Speaking to Game Informer, Battlegrounds mastermind Brendan Greene—aka Playerunknown himself—discussed the game's staggering popularity up to now, and the direction in which he and his team are driving PUBG into the future.
The conversation covers the game's in-development maps, the idea of implementing lore, colour-coding ammo, the possibility of a single-player campaign and, most interestingly, the apparently incoming 2D and 3D replay systems. On the two dimensional front, Greene says to expect something similar to Arma, whereby players can track their movements up and down the map. The 3D variation will however include slow motion, cinematic camera angles and will provide scope for Machinima-style player videos.
"We have 2D and 3D replays planned for the game," Greene tells GI. "We have a team that just joined that are working on a 3D replay system at the moment, which is great because while they're doing that, we don't need to spend resources on it. It's something I feel is really essential to the game—having this ability to watch your own round back in the game and have a spectator camera where you can just watch yourself, and watch any round, basically.

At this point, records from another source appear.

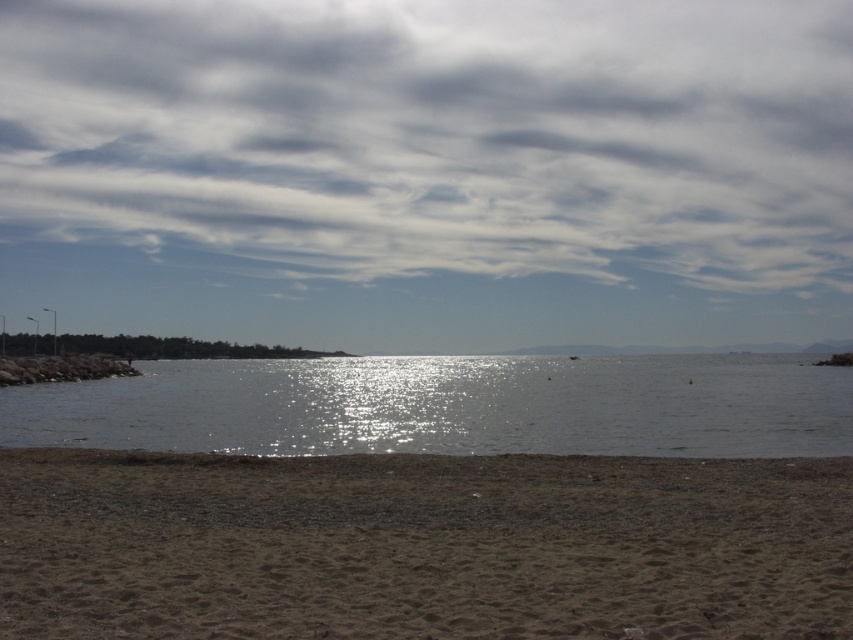
Question: Which of these objects is positioned farthest from the glistening water at center?

Choices:
 (A) brown sandy beach at lower center
 (B) cloudy sky at upper center

Answer: (B)

Question: Is cloudy sky at upper center closer to the viewer compared to brown sandy beach at lower center?

Choices:
 (A) yes
 (B) no

Answer: (B)

Question: Is brown sandy beach at lower center above glistening water at center?

Choices:
 (A) yes
 (B) no

Answer: (A)

Question: Can you confirm if cloudy sky at upper center is wider than brown sandy beach at lower center?

Choices:
 (A) no
 (B) yes

Answer: (B)

Question: Which object is positioned closest to the brown sandy beach at lower center?

Choices:
 (A) cloudy sky at upper center
 (B) glistening water at center

Answer: (B)

Question: Which of these objects is positioned farthest from the brown sandy beach at lower center?

Choices:
 (A) glistening water at center
 (B) cloudy sky at upper center

Answer: (B)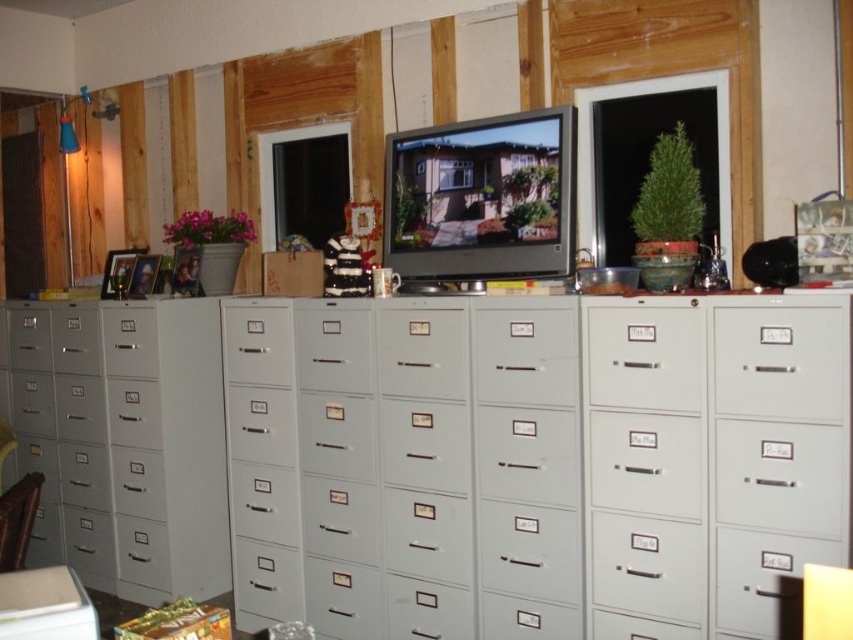
Question: Which of these objects is positioned closest to the matte gray file cabinet at left?

Choices:
 (A) metallic gray filing cabinet at center-right
 (B) gray metal file cabinet at center
 (C) matte gray file cabinet drawer at center

Answer: (B)

Question: Considering the relative positions of matte gray file cabinet drawer at center and white matte file cabinet drawer at center in the image provided, where is matte gray file cabinet drawer at center located with respect to white matte file cabinet drawer at center?

Choices:
 (A) above
 (B) below

Answer: (B)

Question: Which is nearer to the metallic gray filing cabinet at left?

Choices:
 (A) white matte file cabinet drawer at center
 (B) metallic gray filing cabinet at center-right

Answer: (A)

Question: Does gray metal file cabinet at center lie behind matte gray file cabinet drawer at center?

Choices:
 (A) no
 (B) yes

Answer: (A)

Question: Which of these objects is positioned closest to the white matte file cabinet drawer at center?

Choices:
 (A) metallic gray filing cabinet at center-right
 (B) gray metal file cabinet at center
 (C) matte gray file cabinet at left
 (D) matte gray filing cabinet at center

Answer: (A)

Question: Does gray metal file cabinet at center have a greater width compared to matte gray file cabinet at left?

Choices:
 (A) yes
 (B) no

Answer: (A)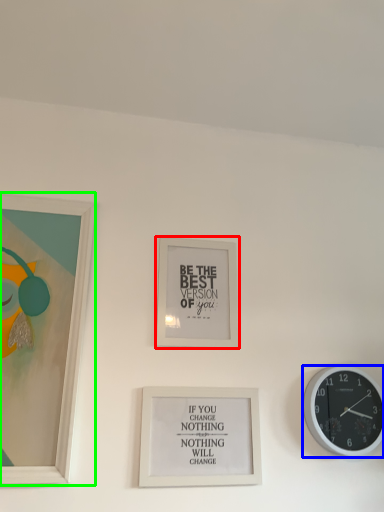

"I think this will help the game in the long-term where it'll provide content creators and players with ways to create interesting videos... Also, going forward, we plan to add modding in. We feel that can help our game survive that one year flash in the pan, so to speak. We want to provide a platform for game modes—you already see it with our custom games. We don't want to restrict people to just the battle royale game mode or just the game modes we make. We want to see what everyone can create."